» Supplied entries
* * * * *

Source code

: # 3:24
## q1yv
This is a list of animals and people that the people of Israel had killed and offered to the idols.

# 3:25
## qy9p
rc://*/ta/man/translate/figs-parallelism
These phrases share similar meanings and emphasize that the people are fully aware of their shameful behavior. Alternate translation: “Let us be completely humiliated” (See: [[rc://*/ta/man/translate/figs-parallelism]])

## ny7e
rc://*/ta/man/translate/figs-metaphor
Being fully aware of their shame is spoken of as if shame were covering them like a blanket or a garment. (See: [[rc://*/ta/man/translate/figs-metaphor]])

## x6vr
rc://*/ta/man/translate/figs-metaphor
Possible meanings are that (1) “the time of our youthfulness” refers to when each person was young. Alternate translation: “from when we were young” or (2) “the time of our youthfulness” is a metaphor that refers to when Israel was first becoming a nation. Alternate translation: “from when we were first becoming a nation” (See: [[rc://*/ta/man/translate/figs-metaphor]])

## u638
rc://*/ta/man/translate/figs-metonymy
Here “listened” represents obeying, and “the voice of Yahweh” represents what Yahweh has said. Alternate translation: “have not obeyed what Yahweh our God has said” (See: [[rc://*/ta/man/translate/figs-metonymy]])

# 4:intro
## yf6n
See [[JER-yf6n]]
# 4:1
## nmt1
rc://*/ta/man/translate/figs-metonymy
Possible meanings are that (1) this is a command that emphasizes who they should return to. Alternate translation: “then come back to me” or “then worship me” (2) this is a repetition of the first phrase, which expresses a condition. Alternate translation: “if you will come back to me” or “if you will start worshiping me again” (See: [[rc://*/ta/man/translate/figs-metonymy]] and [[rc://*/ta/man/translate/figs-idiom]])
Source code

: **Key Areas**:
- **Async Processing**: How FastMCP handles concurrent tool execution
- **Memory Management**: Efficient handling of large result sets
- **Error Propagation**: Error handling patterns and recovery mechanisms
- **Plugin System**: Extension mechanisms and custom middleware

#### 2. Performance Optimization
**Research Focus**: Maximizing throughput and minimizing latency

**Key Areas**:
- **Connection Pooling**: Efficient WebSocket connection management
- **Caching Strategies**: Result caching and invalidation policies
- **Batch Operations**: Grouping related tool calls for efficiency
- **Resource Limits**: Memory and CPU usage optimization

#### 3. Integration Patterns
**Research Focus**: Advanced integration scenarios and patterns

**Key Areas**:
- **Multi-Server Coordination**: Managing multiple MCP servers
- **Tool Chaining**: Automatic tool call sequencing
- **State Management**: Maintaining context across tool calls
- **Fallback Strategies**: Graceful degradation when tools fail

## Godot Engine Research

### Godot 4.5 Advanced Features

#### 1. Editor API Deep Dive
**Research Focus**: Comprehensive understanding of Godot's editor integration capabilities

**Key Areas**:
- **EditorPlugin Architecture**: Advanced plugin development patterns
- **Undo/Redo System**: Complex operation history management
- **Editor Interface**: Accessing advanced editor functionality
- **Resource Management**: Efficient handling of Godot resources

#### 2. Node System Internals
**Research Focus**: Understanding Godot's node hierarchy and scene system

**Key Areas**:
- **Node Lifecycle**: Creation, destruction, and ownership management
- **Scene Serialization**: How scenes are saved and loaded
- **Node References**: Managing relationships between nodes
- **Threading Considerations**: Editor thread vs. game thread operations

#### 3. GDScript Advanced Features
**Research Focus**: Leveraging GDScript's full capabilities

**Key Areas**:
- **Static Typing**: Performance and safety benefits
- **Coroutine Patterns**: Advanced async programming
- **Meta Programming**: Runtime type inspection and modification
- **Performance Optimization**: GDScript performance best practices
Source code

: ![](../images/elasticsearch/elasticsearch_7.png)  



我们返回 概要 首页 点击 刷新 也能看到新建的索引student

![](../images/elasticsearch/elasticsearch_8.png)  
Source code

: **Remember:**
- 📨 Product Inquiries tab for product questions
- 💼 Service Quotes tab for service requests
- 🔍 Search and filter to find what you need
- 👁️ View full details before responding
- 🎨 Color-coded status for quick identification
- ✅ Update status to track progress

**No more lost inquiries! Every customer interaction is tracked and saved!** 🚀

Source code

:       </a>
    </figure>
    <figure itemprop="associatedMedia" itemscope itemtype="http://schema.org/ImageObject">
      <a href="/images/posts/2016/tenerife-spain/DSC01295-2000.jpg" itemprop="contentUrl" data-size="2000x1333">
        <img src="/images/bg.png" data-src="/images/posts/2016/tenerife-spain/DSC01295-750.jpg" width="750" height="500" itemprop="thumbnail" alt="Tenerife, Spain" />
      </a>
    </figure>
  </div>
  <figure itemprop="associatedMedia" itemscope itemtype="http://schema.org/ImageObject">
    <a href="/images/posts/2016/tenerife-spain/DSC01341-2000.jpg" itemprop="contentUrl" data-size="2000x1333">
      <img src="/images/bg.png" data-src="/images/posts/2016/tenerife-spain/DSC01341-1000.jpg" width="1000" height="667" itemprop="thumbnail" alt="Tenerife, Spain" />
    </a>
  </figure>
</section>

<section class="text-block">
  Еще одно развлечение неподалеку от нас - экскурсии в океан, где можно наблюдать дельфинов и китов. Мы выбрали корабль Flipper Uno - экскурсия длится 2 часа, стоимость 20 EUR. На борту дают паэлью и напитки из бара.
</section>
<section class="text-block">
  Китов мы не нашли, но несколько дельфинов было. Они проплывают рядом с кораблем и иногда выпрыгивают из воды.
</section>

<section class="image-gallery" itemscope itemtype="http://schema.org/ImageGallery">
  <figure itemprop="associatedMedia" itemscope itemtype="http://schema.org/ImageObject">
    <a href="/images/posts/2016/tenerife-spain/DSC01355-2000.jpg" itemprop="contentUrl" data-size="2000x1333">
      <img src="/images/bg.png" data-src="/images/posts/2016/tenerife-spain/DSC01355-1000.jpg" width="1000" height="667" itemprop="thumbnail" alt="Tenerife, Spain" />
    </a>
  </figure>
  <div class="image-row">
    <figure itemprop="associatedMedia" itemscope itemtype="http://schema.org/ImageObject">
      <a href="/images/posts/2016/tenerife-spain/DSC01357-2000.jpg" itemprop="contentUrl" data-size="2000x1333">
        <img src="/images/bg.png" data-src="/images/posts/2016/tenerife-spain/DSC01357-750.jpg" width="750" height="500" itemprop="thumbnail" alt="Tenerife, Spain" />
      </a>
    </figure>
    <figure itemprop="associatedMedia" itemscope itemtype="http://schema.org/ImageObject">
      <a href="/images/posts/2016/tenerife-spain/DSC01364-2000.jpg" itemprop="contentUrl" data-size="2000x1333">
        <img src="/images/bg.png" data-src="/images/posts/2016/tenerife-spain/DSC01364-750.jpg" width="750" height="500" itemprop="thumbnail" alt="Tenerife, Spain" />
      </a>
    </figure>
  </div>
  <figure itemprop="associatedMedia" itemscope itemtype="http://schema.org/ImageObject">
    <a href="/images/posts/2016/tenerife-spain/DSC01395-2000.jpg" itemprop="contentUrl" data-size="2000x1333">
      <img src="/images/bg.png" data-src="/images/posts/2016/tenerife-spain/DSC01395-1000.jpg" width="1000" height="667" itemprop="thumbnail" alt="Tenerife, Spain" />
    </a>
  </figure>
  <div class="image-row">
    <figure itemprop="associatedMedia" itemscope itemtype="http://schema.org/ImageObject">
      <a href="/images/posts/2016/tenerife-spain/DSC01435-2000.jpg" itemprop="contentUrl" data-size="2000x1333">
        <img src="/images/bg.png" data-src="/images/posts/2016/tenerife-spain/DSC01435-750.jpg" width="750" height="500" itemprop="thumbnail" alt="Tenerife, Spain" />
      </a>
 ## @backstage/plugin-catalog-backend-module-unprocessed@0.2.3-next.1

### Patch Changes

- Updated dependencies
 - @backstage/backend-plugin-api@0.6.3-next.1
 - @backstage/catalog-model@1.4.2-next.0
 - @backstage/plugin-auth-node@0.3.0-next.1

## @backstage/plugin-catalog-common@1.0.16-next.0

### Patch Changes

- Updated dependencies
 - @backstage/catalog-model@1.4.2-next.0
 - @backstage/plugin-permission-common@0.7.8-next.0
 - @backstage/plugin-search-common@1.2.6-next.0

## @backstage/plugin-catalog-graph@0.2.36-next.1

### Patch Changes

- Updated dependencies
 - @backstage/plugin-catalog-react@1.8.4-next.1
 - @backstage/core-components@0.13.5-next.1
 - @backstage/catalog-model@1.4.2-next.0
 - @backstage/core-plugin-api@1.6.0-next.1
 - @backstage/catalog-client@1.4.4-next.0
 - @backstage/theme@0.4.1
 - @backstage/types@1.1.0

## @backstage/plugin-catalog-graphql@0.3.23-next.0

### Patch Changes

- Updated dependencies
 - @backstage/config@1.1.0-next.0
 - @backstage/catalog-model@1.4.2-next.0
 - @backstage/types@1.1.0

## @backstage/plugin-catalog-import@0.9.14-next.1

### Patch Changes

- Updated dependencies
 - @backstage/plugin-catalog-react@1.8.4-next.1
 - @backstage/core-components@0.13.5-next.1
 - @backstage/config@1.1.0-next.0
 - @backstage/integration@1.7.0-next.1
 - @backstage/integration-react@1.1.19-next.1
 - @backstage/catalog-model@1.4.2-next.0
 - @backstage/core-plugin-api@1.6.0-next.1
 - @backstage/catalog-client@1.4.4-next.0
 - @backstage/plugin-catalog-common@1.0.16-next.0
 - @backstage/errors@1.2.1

* * * * *

Out of the material above, output word for word the line with "and scene system", the line with "GDScript's full capabilities", and all lines between them, with nothing else.

**Research Focus**: Understanding Godot's node hierarchy and scene system

**Key Areas**:
- **Node Lifecycle**: Creation, destruction, and ownership management
- **Scene Serialization**: How scenes are saved and loaded
- **Node References**: Managing relationships between nodes
- **Threading Considerations**: Editor thread vs. game thread operations

#### 3. GDScript Advanced Features
**Research Focus**: Leveraging GDScript's full capabilities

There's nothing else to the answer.